Una ciudad que juega junta: cómo se organiza un juego bibliotecario con 17.000 participantes

Arata, Hannah. 2026. “A City That Plays Together: What It Takes to Run a 17,000-Player Library Game.” Programming Librarian, March 20, 2026. https://programminglibrarian.org/articles/what-it-takes-run-17000-player-library-game

Se explica el funcionamiento del Summer Game de la Ann Arbor District Library (AADL), un programa de gamificación comunitaria que ha llegado a movilizar a más de 17.000 participantes en una sola edición. Lo que en origen era una iniciativa de fomento de la lectura se ha convertido en un evento urbano de gran escala que integra juego, biblioteca, ciudad y comunidad en un único sistema participativo.

El juego se desarrolla durante el verano y combina varias dinámicas: lectura tradicional (summer reading), códigos ocultos en espacios físicos de la ciudad (explorer codes) y pistas digitales integradas en el catálogo y la web de la biblioteca (online codes). Esta estructura híbrida permite que personas de todas las edades y niveles de acceso tecnológico participen de diferentes maneras, desde una implicación mínima hasta una experiencia de juego intensiva.

Uno de los aspectos más relevantes es la forma en que el juego se “expande” por el entorno urbano.
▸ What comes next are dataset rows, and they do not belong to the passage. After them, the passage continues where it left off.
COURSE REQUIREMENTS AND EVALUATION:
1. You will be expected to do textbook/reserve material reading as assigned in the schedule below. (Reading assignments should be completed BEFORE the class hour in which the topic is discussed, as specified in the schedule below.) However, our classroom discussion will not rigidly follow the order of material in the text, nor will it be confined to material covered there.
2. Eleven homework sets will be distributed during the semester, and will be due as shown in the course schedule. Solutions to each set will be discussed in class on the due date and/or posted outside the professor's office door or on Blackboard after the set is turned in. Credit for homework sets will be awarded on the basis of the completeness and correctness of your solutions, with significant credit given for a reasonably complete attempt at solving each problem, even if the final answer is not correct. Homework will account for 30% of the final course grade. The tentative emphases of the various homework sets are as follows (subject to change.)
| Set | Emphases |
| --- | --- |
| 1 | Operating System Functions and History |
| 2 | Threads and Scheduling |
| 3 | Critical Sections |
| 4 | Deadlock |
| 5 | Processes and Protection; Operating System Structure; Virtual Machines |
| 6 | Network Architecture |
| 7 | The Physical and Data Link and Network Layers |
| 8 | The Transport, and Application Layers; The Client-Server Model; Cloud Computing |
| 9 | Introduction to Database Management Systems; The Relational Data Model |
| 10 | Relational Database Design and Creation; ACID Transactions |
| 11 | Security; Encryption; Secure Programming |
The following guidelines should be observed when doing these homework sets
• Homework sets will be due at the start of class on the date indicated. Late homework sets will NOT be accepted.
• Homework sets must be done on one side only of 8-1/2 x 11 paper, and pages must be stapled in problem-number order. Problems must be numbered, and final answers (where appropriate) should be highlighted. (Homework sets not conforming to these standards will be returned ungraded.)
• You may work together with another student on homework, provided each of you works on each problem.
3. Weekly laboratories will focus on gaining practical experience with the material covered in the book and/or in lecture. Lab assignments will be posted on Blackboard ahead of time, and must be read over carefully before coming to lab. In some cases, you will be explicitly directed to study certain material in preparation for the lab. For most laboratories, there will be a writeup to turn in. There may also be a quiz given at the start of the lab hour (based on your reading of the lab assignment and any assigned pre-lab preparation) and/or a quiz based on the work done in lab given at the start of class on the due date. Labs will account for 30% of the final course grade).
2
Los códigos aparecen en lugares tan diversos como parques, escuelas, tiendas, museos o incluso elementos ya existentes del mobiliario urbano, como murales o placas. Esto convierte la ciudad en un tablero de juego distribuido, donde la exploración física y la interacción cultural se integran con la misión bibliotecaria.

El artículo subraya que el éxito del programa depende tanto de la creatividad como de una compleja infraestructura organizativa. Un equipo de unos diez profesionales de la biblioteca diseña las pruebas, genera los “badges” o insignias digitales y coordina la experiencia. A esto se suma la participación de otros departamentos: personal de atención al público, comunicación, mantenimiento y un equipo técnico encargado de garantizar el funcionamiento del sistema digital. El juego, por tanto, no es un añadido periférico, sino una operación institucional transversal.

La planificación es especialmente exigente debido a la escala del proyecto. Algunas partes del juego, como los desafíos basados en el catálogo, requieren una sincronización precisa con los sistemas bibliotecarios, ya que cualquier cambio en los registros podría romper las pistas. Esto obliga a una coordinación constante entre programación, catalogación y diseño de actividades, mostrando cómo la biblioteca se convierte también en una infraestructura tecnológica compleja.

El artículo también destaca el componente social y afectivo del programa. El Summer Game no solo incentiva el uso de la biblioteca, sino que genera identidad comunitaria. Los participantes coleccionan premios, siguen las “drops” semanales de insignias y se implican emocionalmente en el juego. Los objetos físicos (camisetas, pósters, peluches) funcionan como símbolos de pertenencia y refuerzan la visibilidad del proyecto en la vida cotidiana de la ciudad.

Otro elemento importante es la filosofía de inclusión. Aunque el juego utiliza humor, juegos de palabras y acertijos, el equipo intenta evitar barreras lingüísticas excesivas y ofrecer pistas que permitan participar incluso a quienes no dominan el inglés o ciertas referencias culturales. La idea es mantener el reto sin excluir.

Summer Game ha transformado la forma en que la comunidad percibe la biblioteca: ya no solo como un espacio de acceso a libros o servicios, sino como una plataforma de juego, aprendizaje y encuentro social. Este enfoque ha redefinido el verano lector tradicional, convirtiéndolo en una experiencia colectiva, creativa y distribuida por toda la ciudad.